*ABOUT THIS EXERCISE*:
Copy out each line in the entries below that contains the string "strict". Matching is case-sensitive.

*TASK MATERIAL*:
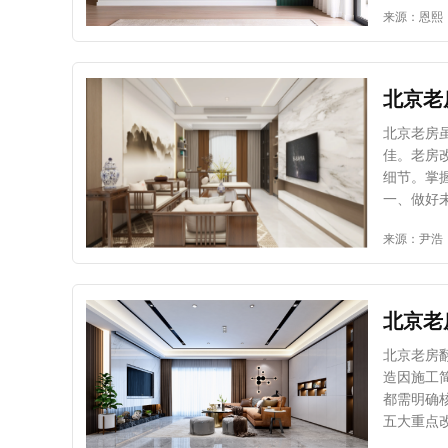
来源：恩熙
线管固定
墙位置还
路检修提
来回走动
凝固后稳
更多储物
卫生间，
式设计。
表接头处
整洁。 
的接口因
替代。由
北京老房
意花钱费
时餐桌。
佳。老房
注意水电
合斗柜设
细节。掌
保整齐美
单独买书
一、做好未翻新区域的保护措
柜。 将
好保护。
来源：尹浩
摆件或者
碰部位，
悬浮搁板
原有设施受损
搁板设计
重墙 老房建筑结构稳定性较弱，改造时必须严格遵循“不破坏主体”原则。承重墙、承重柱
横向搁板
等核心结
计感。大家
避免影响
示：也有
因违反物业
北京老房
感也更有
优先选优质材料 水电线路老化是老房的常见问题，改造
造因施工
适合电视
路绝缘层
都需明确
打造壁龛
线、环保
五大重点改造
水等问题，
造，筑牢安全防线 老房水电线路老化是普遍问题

==

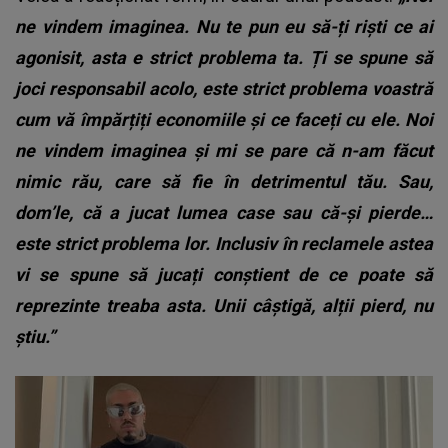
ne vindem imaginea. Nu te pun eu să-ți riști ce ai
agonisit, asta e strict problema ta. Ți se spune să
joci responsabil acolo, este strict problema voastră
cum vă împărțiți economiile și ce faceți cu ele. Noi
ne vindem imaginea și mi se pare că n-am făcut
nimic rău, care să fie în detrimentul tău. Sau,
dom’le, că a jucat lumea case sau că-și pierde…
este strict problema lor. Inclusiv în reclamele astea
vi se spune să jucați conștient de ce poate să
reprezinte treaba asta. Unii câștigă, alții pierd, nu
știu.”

*ANSWER SECTION*:
agonisit, asta e strict problema ta. Ți se spune să
joci responsabil acolo, este strict problema voastră
este strict problema lor. Inclusiv în reclamele astea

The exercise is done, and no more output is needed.